Zhang Wan, Guo Jiangtao, Ning Cuiping, Cheng Ruifang, Liu Ze
College of Architecture Engineering, Yangling Vocational & Technical College, Shaanxi, Yangling, 712100, Shaanxi, China.
College of Water Resources and Architectural Engineering, Northwest A&F University, Yangling, 712100, Shaanxi, China.
Sci Rep. 2024 Aug 14;14(1):18918. doi: 10.1038/s41598-024-69616-9.

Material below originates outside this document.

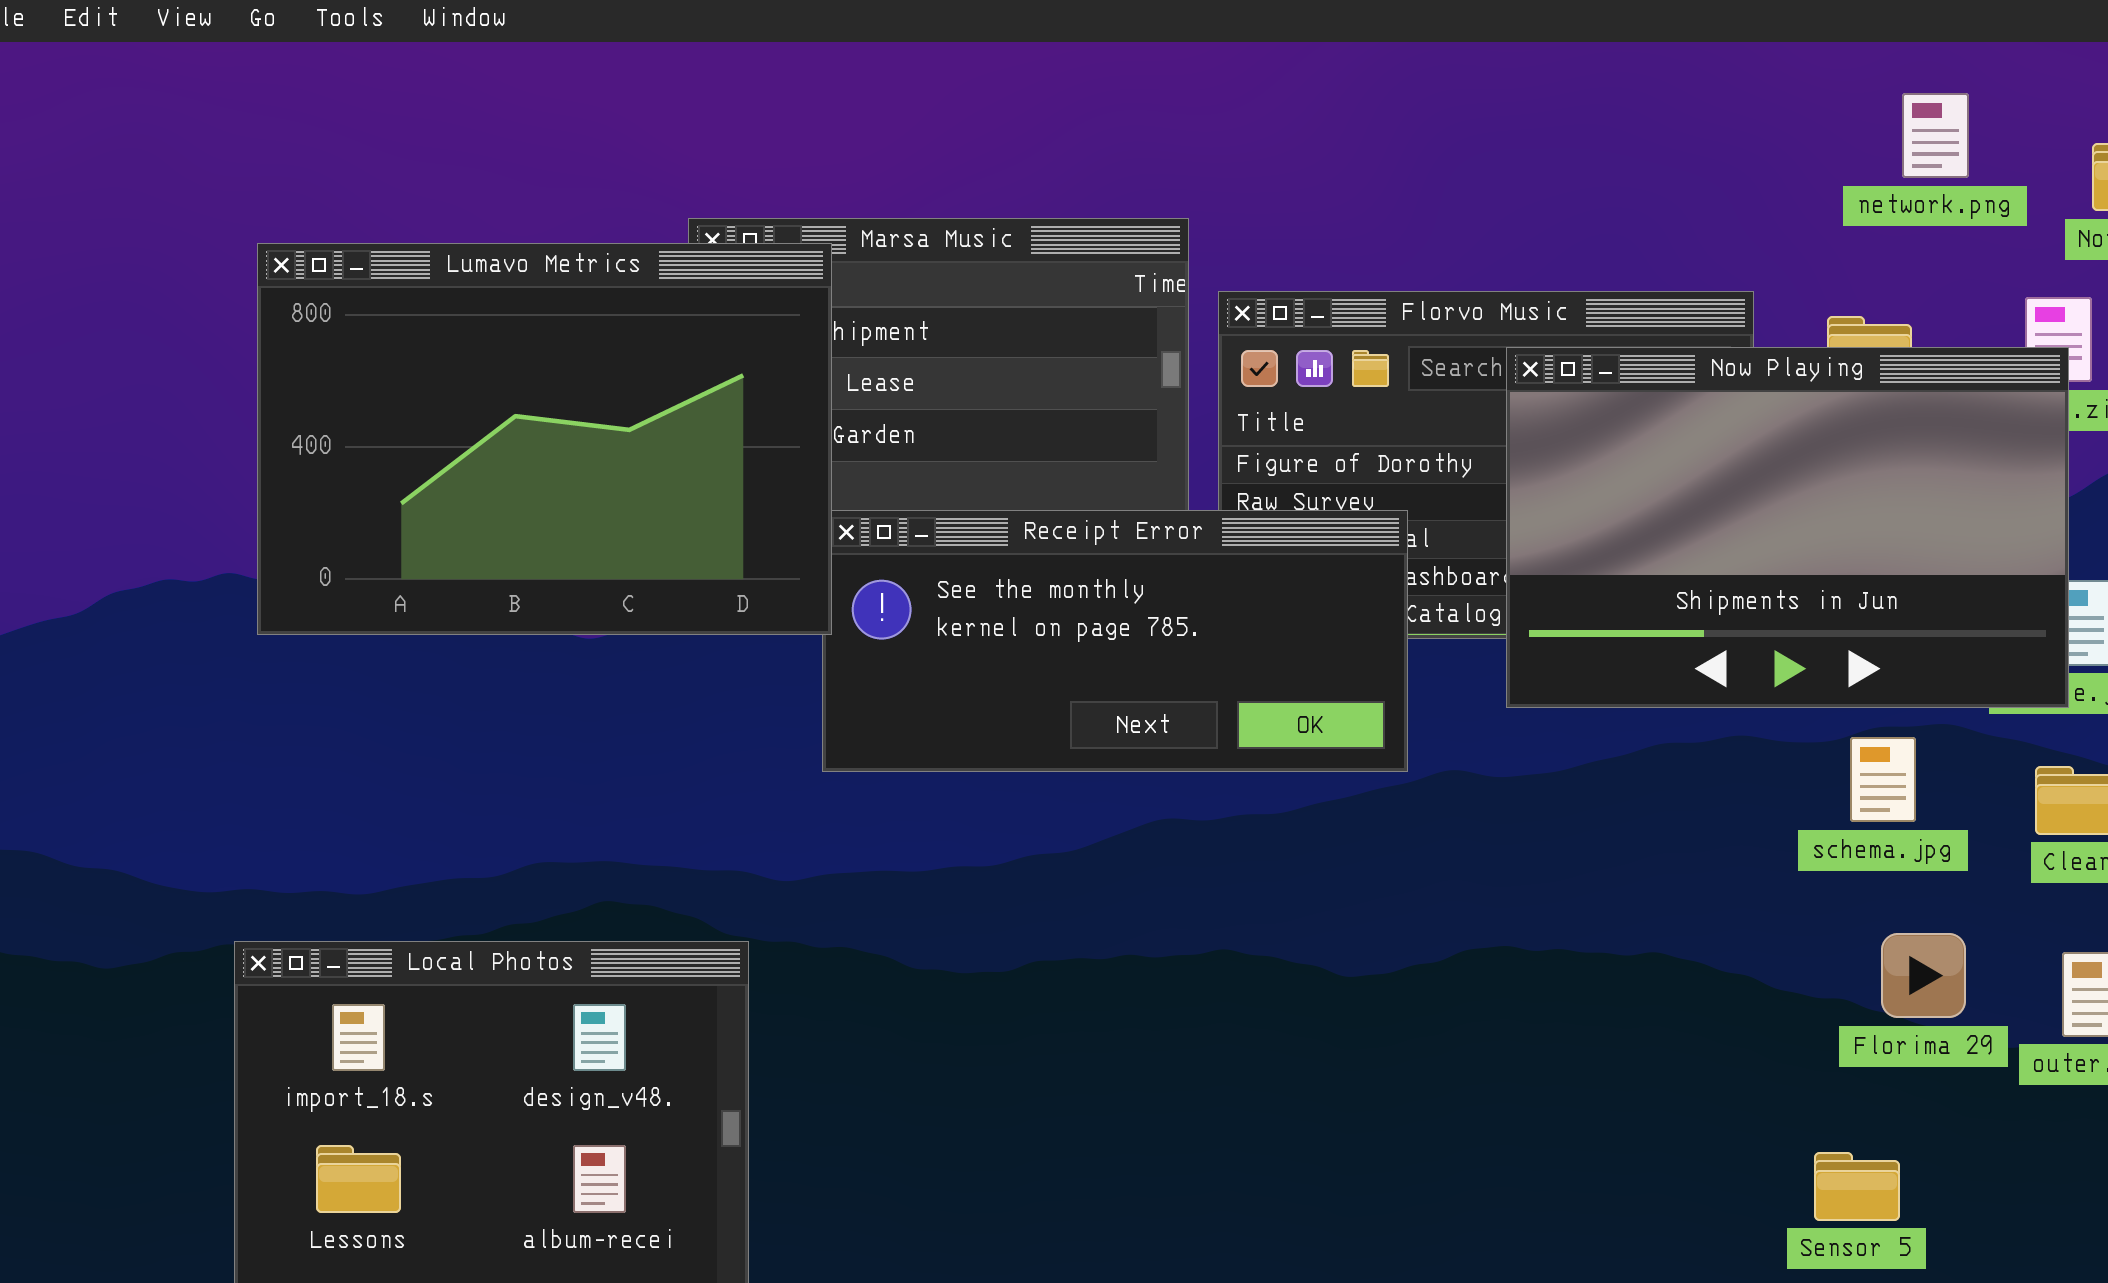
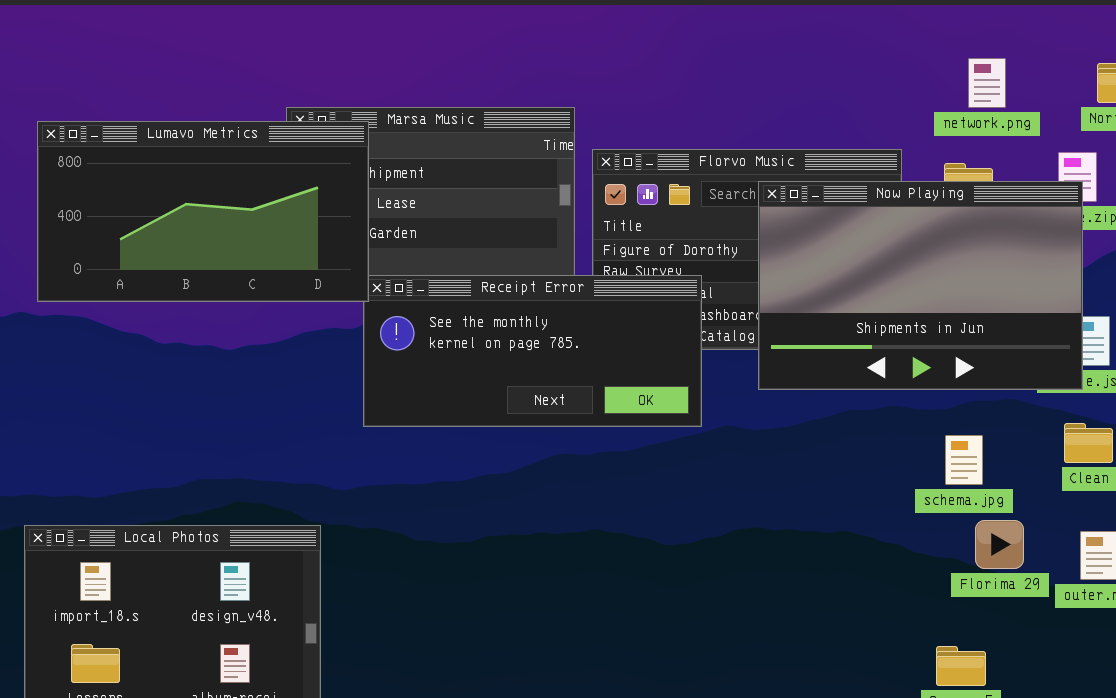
network.png: [1902,93,1969,178] -> [968,58,1006,108], moved
Lumavo Metrics: [257,243,832,635] -> [37,121,369,302], resized
schema.jpg: [1850,737,1916,822] -> [945,435,983,485], moved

Concrete compressive strength testing is crucial for construction quality control. The traditional methods are both time-consuming and labor-intensive, while machine learning has been proven effective in predicting the compressive strength of concrete. However, current machine learning-based algorithms lack a thorough comparison among various models, and researchers have yet to identify the optimal predictor for concrete compressive strength. In this study, we developed 12 distinct machine learning-based regressors to conduct a thorough comparison and to identify the optimal model. To study the correlation between compressive strength and various factors, we conducted a comprehensive analysis and selected blast furnace slag, superplasticizer, age, cement, and water as the optimized factor subset. Based on this foundation, grid search and fivefold cross-validation were employed to establish the hyperparameters for each model. The results indicate that the Deepforest-based model demonstrates superior performance compared to the 12 models. For a more comprehensive evaluation of the model's performance, we compared its performance with state-of-the-art models using the same independent testing dataset. The results demonstrate that our model achieving the highest performance (R of 0.91), indicating its accurate prediction capability for concrete compressive strength.
混凝土抗压强度测试对于施工质量控制至关重要。传统方法既耗时又费力,而机器学习已被证明在预测混凝土抗压强度方面是有效的。然而,当前基于机器学习的算法缺乏对各种模型的全面比较,并且研究人员尚未确定用于混凝土抗压强度的最佳预测器。在本研究中,我们开发了12种不同的基于机器学习的回归器,以进行全面比较并确定最佳模型。为了研究抗压强度与各种因素之间的相关性,我们进行了综合分析,并选择了高炉矿渣、高效减水剂、龄期、水泥和水作为优化因素子集。在此基础上,采用网格搜索和五折交叉验证来为每个模型确定超参数。结果表明,与这12个模型相比,基于深度森林的模型表现出卓越的性能。为了更全面地评估模型的性能,我们使用相同的独立测试数据集将其性能与最先进的模型进行了比较。结果表明,我们的模型实现了最高性能(R为0.91),表明其对混凝土抗压强度具有准确的预测能力。